They have to get around the U.S. Border Patrol checkpoint in Brook's County. It's along a major human smuggling route. Along the journey, they move from stash house to stash house in the Rio Grande Valley until the cartel gives the all-clear. 

"They're loaded up into pickups, vans, whatever, brought to the south side of the county and dumped down into the brush, and then they are expected to walk up three days through the brush, sometimes four," said White.   

The miles-long trek to meet the next smuggler waiting to usher them deeper into the U.S. is punishing. Sandy loam, which is similar to what you would find on a beach, is heavy to walk on and migrants become exhausted. Scorching summers, freezing winter nights, and brutal winds all take their toll too.   

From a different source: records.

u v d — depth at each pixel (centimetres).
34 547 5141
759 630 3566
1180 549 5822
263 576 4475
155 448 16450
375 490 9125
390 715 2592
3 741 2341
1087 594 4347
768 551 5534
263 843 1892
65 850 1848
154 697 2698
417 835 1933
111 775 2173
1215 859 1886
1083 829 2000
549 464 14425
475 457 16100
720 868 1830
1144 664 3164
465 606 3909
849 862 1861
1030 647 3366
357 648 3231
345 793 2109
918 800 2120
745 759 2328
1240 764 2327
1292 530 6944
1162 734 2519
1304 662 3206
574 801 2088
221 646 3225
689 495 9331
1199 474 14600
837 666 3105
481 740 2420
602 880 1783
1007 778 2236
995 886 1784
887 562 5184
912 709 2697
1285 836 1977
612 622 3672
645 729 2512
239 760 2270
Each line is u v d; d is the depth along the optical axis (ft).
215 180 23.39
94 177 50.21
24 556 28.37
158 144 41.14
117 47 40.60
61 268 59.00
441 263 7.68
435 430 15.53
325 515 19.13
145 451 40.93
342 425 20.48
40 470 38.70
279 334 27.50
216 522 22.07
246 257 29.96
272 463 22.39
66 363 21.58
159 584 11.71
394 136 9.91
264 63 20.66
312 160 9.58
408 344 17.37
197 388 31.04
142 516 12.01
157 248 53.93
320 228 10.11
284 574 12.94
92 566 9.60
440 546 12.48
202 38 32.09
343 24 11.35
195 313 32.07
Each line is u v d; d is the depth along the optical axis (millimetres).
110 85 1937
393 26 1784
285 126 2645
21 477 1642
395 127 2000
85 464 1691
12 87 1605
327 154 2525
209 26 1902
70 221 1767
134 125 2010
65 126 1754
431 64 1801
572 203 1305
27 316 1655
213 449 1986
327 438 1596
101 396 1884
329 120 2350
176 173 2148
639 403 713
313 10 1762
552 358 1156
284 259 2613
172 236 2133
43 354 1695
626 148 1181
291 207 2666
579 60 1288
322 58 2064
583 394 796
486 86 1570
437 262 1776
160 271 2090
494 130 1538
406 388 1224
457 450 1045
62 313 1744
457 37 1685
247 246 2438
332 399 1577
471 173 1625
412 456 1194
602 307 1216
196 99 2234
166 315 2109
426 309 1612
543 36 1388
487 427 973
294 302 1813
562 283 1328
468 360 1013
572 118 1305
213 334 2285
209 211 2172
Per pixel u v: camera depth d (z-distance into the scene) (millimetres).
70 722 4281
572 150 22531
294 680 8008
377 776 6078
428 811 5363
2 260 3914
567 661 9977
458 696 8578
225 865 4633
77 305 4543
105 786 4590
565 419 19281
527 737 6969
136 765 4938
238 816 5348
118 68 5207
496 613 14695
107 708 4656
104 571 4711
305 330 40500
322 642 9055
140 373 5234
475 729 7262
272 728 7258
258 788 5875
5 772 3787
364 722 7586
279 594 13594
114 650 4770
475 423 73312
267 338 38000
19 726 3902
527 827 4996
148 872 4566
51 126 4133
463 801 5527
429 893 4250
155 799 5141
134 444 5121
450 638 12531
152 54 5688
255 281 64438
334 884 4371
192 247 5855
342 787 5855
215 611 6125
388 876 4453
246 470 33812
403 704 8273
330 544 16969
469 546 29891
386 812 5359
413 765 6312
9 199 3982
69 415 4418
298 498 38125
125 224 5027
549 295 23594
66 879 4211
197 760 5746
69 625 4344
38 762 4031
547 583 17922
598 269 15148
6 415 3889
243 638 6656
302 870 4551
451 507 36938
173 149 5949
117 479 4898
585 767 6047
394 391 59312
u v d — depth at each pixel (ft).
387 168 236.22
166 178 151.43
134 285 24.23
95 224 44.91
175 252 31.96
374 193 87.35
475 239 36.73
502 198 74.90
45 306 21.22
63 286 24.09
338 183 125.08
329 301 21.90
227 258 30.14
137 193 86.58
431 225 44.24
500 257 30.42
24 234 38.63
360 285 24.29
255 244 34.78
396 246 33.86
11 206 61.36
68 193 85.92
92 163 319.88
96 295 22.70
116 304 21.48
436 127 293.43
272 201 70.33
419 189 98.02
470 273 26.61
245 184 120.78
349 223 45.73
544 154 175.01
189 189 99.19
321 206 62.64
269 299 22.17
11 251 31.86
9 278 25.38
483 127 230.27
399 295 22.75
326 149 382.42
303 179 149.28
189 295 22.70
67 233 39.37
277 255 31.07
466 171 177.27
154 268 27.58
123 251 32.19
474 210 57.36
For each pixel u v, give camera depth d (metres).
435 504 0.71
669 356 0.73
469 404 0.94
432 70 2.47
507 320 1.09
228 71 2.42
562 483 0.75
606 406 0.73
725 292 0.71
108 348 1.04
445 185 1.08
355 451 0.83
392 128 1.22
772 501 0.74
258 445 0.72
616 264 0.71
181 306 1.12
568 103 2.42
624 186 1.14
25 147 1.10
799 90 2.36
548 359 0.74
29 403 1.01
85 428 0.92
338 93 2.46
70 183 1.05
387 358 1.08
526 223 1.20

Bodies and skeletal remains often revealing signs of painful, even violent deaths.   

"The cartel has also been known to kill people who didn't pay up," said White. 

With the human flood crashing the southern border this year, drug cartels are raking in billions from migrants desperate to get here. Some migrants have bad intent. 

"With all the people coming across that gives the cartel more opportunity to transfer people like MS-13, 18th Street, and pedophiles," said White.  

While law enforcement scrambles to stay vigilant along highways, resources in these parts are spread thin. Many border agents once patrolling this county are gone to assist with the massive influx on the border.  

Brooks County Sheriff Benny Martinez says the cartel is taking full advantage.   

"It will be a while before someone can go out there and respond to the notice someone is going through the brush. That brush is wide open. 944 square miles of nothing but private ranchlands," said Martinez  

"In the last few months, it's really picked up. There is profound property damage with smugglers being pursued by law enforcement. It's not only that, it's armed smugglers going through private property on rural roads at high rates of speed to drop off their loads," said Kibbe. 

Day after day, law enforcement agrees these human loads are defying dangerous odds in the wilderness are now fanning out in greater numbers across America.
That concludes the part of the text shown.